Happiness and Bitterness of a Taxi Driver in Macao
    2009-12-18 13:43:42     CRIENGLISH.com      Web Editor: Zhang
 

By Xu Leiying

Zhong Lin, a taxi driver in Macao, says he feels both happy and worried at the same time after witnessing the fundamental changes that have taken place in Macao during the past decade since the area's return to China.

The 60 year-old is a Cambodia-born Chinese. Forty years ago, he fled from war-ridden Cambodia to Macao, while many other Cambodians chose foreign countries such as France as their destinations.

Although he has to drive a taxi each day until midnight to support his four-member family, Zhong says he is quite satisfied with the choice he made. He has found it easy to make a living in Macao without any language and cultural barriers.

"If you went to foreign countries and couldn't speak English or French, you could hardly work and would probably face discrimination, Zhong said. "While in a place that belongs to Chinese, only if you were diligent, would you be able to find a job and make a living here."

Since Macao returned to China in 1999, tremendous changes have occurred in this small region. Zhong said he is ambivalent about all the changes he has witnessed.

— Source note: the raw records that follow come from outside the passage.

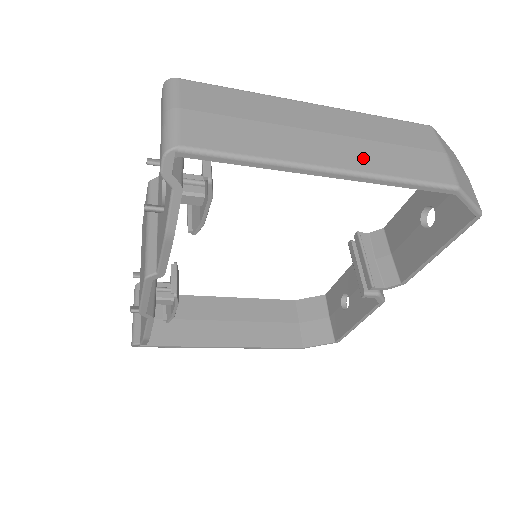
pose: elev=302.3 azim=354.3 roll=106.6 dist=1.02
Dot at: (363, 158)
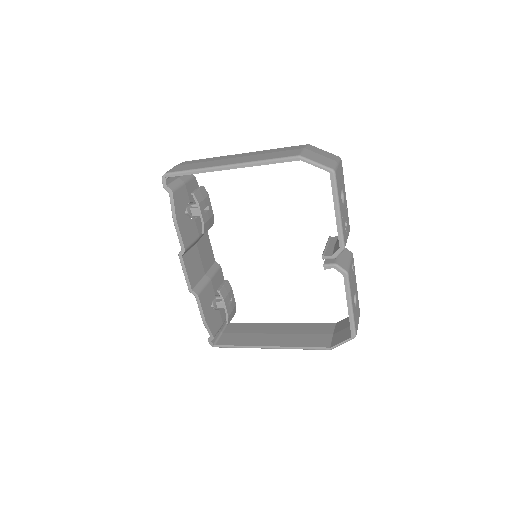
Dot at: (249, 159)
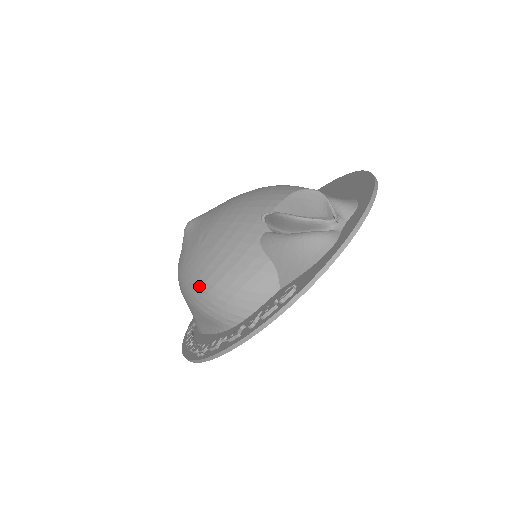
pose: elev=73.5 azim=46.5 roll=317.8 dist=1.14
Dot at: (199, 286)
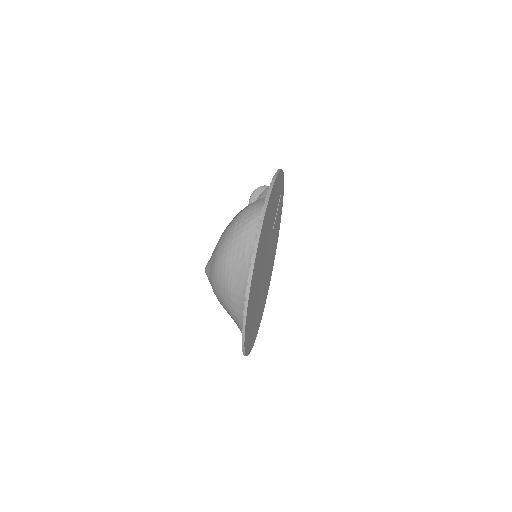
Dot at: (235, 221)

Thanks to the soaring local economy, the Macao Special Administrative Region government launched a "wealth share" scheme last year, under which each resident could get thousands of patacas, the local currency, as an annual bonus.

"I got the bonus twice -- 5,000 patacas for the first time and 6,000 patacas the second," Zhong said.

Furthermore, more jobs have been created in Macao during this period. The area's unemployment rate dropped to about 3 percent in 2008 from 6.4 percent in 1999. With gambling as the pillar of Macao's economy, Zhong's son works in a casino just as many other Macanese.

Rising housing prices also worry Zhong. As a father of two children -- a 22-year-old son and 15-year-old daughter¡ªhe is eager to buy a new apartment where his son and his future daughter-in-law can set up a nuclear family. But the gap between high housing prices and the average income has widened so quickly that Zhong has begun thinking about buying house in Zhuhai, a neighboring city of Macao in south China's Guangdong Province.

Many Macanese have bought homes in Zhuhai. According to the city's Housing and Urban-Rural Development Bureau, there have been 1,046 cases of Macao residents buying houses in Zhuhai during the first 10 months of this year, accounting for more than 5.5 percent of the city's entire purchasing total.

Deeply influenced by Chinese traditions, Zhong would like to give all he has to his children even though they have grown up. He told reporters from China Radio International if his son gets married, he will give him his own apartment as a wedding gift. As for himself and his wife, they may buy an apartment in Zhuhai, where the housing prices are much lower compared to those in Macao.